The Rosses urge us to rely on dicta in Burke to affirm their position:

If violators of the law were permitted to remain in possession, enforcement would be rendered increasingly difficult, whereas if the premises are returned, the maintenance of the public morality is secured. It is very important that a lawless occupant should be completely ejected by a law-abiding lessor.

283 Pa. at 119, 128 A. at 823.*fn2

We decline to rely on this quoted dicta and note that it is not stated as an independent proposition of law but in support for the Court's conclusion affirming the Court's

[ 361 Pa. Super. Page 233]

    termination of the lease based on the violation of the Volstead Act. The parties to a lease must be able to rely on the terms for which they bargained in an arms-length transaction. The lease in the instant case is not a form lease, but an individually tailored and negotiated document. For example, the Rosses desired to protect themselves against damages caused by Gulf on the premises. They therefore negotiated a hold harmless clause. If they desired to protect themselves from unlawful activity on the part of Gulf, they could have made provision therefor in the lease agreement. See Wissahickon Realty Corp. v. Boyle, 385 Pa. 198, 122 A.2d 720 (1956).

If the lease is silent as to the consequence of unlawful activity, neither party should be able to point to the violation to support their voiding the lease unless a statute or ordinance so provides. If a landlord could eject a tenant for every violation of the law, then a landlord could purposefully seek out a tenant's minor infraction in order to eject one tenant in favor of a prospectivee, perhaps higher paying tenant. For example, a tenant who failed to shovel snow from his sidewalk would be subject to ejectment. Or the landlord could threaten ejectment as a coercive ploy in the renegotiation of an option to lease, thereby procuring more favorable terms for himself. A tenant, especially one who makes considerable improvements on his property, could lose the bargain of the lease if he could be ejected for an infraction of the law, however minor.

Since the building on the property reverts to the Rosses upon termination of the lease, ejectment would permit the Rosses to obtain the service station built by Gulf years before Gulf's last option expired. The Rosses could then rent the premises with the service station and would perhaps be in a position to receive a windfall.

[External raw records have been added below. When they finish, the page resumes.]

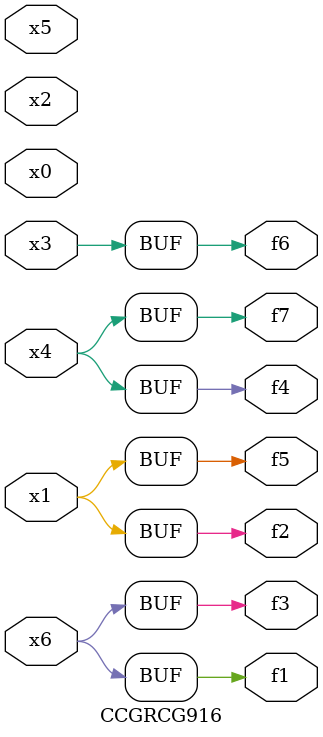
<source format=v>
module CCGRCG916(
	input x0, x1, x2, x3, x4, x5, x6,
	output f1, f2, f3, f4, f5, f6, f7
);
	assign f1 = x6;
	assign f2 = x1;
	assign f3 = x6;
	assign f4 = x4;
	assign f5 = x1;
	assign f6 = x3;
	assign f7 = x4;
endmodule

</source>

We note that we do not leave the Rosses without a remedy. See 202 Marketplace v. Evans Products Co., 593 F.Supp. 1133 (E.D.Pa.1984). They have remedies specified in the lease including remedies for damages based on the "save harmless" clause in the lease. Protected by the

[ 361 Pa. Super. Page 234]

"save harmless" clause, the Rosses will not ultimately suffer damages from any required pollution clean-up. They also may pursue statutory remedies such as the remedy in Pa.Stat.Ann. tit. 35 § 691.601 (Purdon 1977), which provides that if the Department of Environmental Resources fails to act, a person having an interest adversely affected by the violation of the statute may commence judicial action against the violator in order to abate the nuisance or against the Department of Environment Resources to compel enforcement.

*fn* This Decision was rendered prior to the resignation of Judge Wickersham.